I am most often the dispassionate-appearing observer. I watch with little outward response, for I never know how to respond to passionate displays. I suppose I feel embarrassed for the one so disconnected from propriety; so connected to their own inner Klieg light.

My best writing emerges from a kind of passionate embrace. I feel genuine attraction to my subject, and I couldn’t care less then what anyone else thinks about it. I am not trying to impress or imprint my brand, but simply am. I am being. I could as productively just lie there and emanate, I suppose, though it feels more immersive to tap away at the keyboard, truly indifferent to any outcome.

Later, I’ll read through what my fingers left behind. This will be the first reading, not having read while in the throes. The prose will touch me or it won’t, and I’ll correct only the more glaring mis-translations. The final work might approximate the experience without recreating it. It might not pop that mysterious dimension experienced only in passion’s embrace. Though it sometimes does.

I rarely consent to write without first feeling at least an inkling of passion. I do not wrestle to acquire this sense, for my vast experience with failed attempts has convinced me that passion cannot so be so easily embraced. It must embrace first, insisting upon nothing in return. Pursuing passion thankfully makes it flee. Those who claim to live a passion-filled life can claim little agency other than, perhaps, an uncertain openness to the mercurial embrace. Once under that thrall, though, passion become a reliable traveling companion. Though one cannot productively pursue passion, productivity seems to demand passionate pursuit.

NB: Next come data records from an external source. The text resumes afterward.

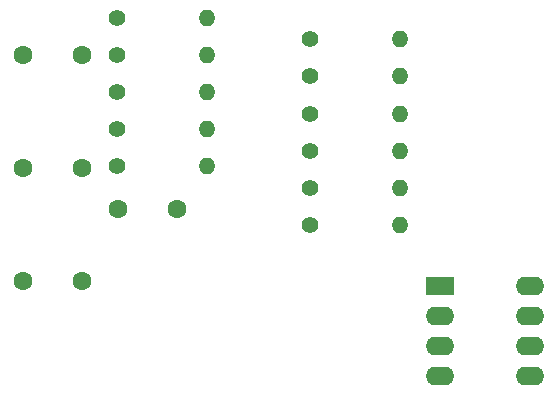
<source format=gbr>
%TF.GenerationSoftware,KiCad,Pcbnew,7.0.8*%
%TF.CreationDate,2023-11-23T11:48:21-03:00*%
%TF.ProjectId,design,64657369-676e-42e6-9b69-6361645f7063,rev?*%
%TF.SameCoordinates,Original*%
%TF.FileFunction,Copper,L2,Bot*%
%TF.FilePolarity,Positive*%
%FSLAX46Y46*%
G04 Gerber Fmt 4.6, Leading zero omitted, Abs format (unit mm)*
G04 Created by KiCad (PCBNEW 7.0.8) date 2023-11-23 11:48:21*
%MOMM*%
%LPD*%
G01*
G04 APERTURE LIST*
%TA.AperFunction,ComponentPad*%
%ADD10C,1.600000*%
%TD*%
%TA.AperFunction,ComponentPad*%
%ADD11C,1.400000*%
%TD*%
%TA.AperFunction,ComponentPad*%
%ADD12O,1.400000X1.400000*%
%TD*%
%TA.AperFunction,ComponentPad*%
%ADD13R,2.400000X1.600000*%
%TD*%
%TA.AperFunction,ComponentPad*%
%ADD14O,2.400000X1.600000*%
%TD*%
G04 APERTURE END LIST*
D10*
%TO.P,C4,1*%
%TO.N,+12V*%
X122112500Y-98620000D03*
%TO.P,C4,2*%
%TO.N,Earth*%
X127112500Y-98620000D03*
%TD*%
%TO.P,C3,1*%
%TO.N,Net-(U1-VI)*%
X122112500Y-89070000D03*
%TO.P,C3,2*%
%TO.N,Earth*%
X127112500Y-89070000D03*
%TD*%
%TO.P,C1,1*%
%TO.N,-12V*%
X122112500Y-79520000D03*
%TO.P,C1,2*%
%TO.N,Earth*%
X127112500Y-79520000D03*
%TD*%
D11*
%TO.P,R11,1*%
%TO.N,Net-(J3-Pin_1)*%
X130112500Y-88920000D03*
D12*
%TO.P,R11,2*%
%TO.N,Net-(U4B--)*%
X137732500Y-88920000D03*
%TD*%
D11*
%TO.P,R10,1*%
%TO.N,Net-(U4B--)*%
X130112500Y-85770000D03*
D12*
%TO.P,R10,2*%
%TO.N,Net-(U3-OUT)*%
X137732500Y-85770000D03*
%TD*%
D11*
%TO.P,R9,1*%
%TO.N,Net-(R7-Pad1)*%
X130112500Y-82620000D03*
D12*
%TO.P,R9,2*%
%TO.N,Earth*%
X137732500Y-82620000D03*
%TD*%
D11*
%TO.P,R8,1*%
%TO.N,Net-(U3-OUT)*%
X130112500Y-79470000D03*
D12*
%TO.P,R8,2*%
%TO.N,Net-(R7-Pad1)*%
X137732500Y-79470000D03*
%TD*%
D11*
%TO.P,R7,1*%
%TO.N,Net-(R7-Pad1)*%
X130112500Y-76320000D03*
D12*
%TO.P,R7,2*%
%TO.N,load*%
X137732500Y-76320000D03*
%TD*%
D10*
%TO.P,C2,1*%
%TO.N,Net-(U2-IN)*%
X130212500Y-92520000D03*
%TO.P,C2,2*%
%TO.N,Earth*%
X135212500Y-92520000D03*
%TD*%
D13*
%TO.P,U4,1*%
%TO.N,Net-(R3-Pad2)*%
X157480000Y-99060000D03*
D14*
%TO.P,U4,2,-*%
%TO.N,Net-(U4A--)*%
X157480000Y-101600000D03*
%TO.P,U4,3,+*%
%TO.N,load*%
X157480000Y-104140000D03*
%TO.P,U4,4*%
%TO.N,N/C*%
X157480000Y-106680000D03*
%TO.P,U4,5,+*%
%TO.N,Earth*%
X165100000Y-106680000D03*
%TO.P,U4,6,-*%
%TO.N,Net-(U4B--)*%
X165100000Y-104140000D03*
%TO.P,U4,7*%
%TO.N,Net-(J3-Pin_1)*%
X165100000Y-101600000D03*
%TO.P,U4,8*%
%TO.N,N/C*%
X165100000Y-99060000D03*
%TD*%
D11*
%TO.P,R6,1*%
%TO.N,load*%
X146410000Y-93910000D03*
D12*
%TO.P,R6,2*%
%TO.N,Net-(J2-Pin_2)*%
X154030000Y-93910000D03*
%TD*%
D11*
%TO.P,R5,1*%
%TO.N,Earth*%
X146410000Y-90760000D03*
D12*
%TO.P,R5,2*%
%TO.N,Net-(U4A--)*%
X154030000Y-90760000D03*
%TD*%
D11*
%TO.P,R4,1*%
%TO.N,Net-(U4A--)*%
X146410000Y-87610000D03*
D12*
%TO.P,R4,2*%
%TO.N,Net-(R3-Pad2)*%
X154030000Y-87610000D03*
%TD*%
D11*
%TO.P,R3,1*%
%TO.N,load*%
X146410000Y-84460000D03*
D12*
%TO.P,R3,2*%
%TO.N,Net-(R3-Pad2)*%
X154030000Y-84460000D03*
%TD*%
D11*
%TO.P,R2,1*%
%TO.N,Net-(J1-Pin_3)*%
X146410000Y-81310000D03*
D12*
%TO.P,R2,2*%
%TO.N,Net-(U2-IN)*%
X154030000Y-81310000D03*
%TD*%
D11*
%TO.P,R1,1*%
%TO.N,Net-(U1-VI)*%
X146410000Y-78160000D03*
D12*
%TO.P,R1,2*%
%TO.N,Net-(J1-Pin_1)*%
X154030000Y-78160000D03*
%TD*%
M02*

</source>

I can pass on passion’s effect on me, through the written word, the spoken reassurance, or the apparently self-less act. The danger’s displaced with each of these: side-stepped, stymied; nothing to gain, nothing to lose, and nothing, really, to choose. I think I can see passion’s footprints surrounding every inspiring idea, every enervating argument, each lame engagement. Some, she has clearly touched. Others, she merely observed, apparently refusing to touch. What she declines to touch, touches nobody. What she deigns to touch, might touch anyone open to the opportunity.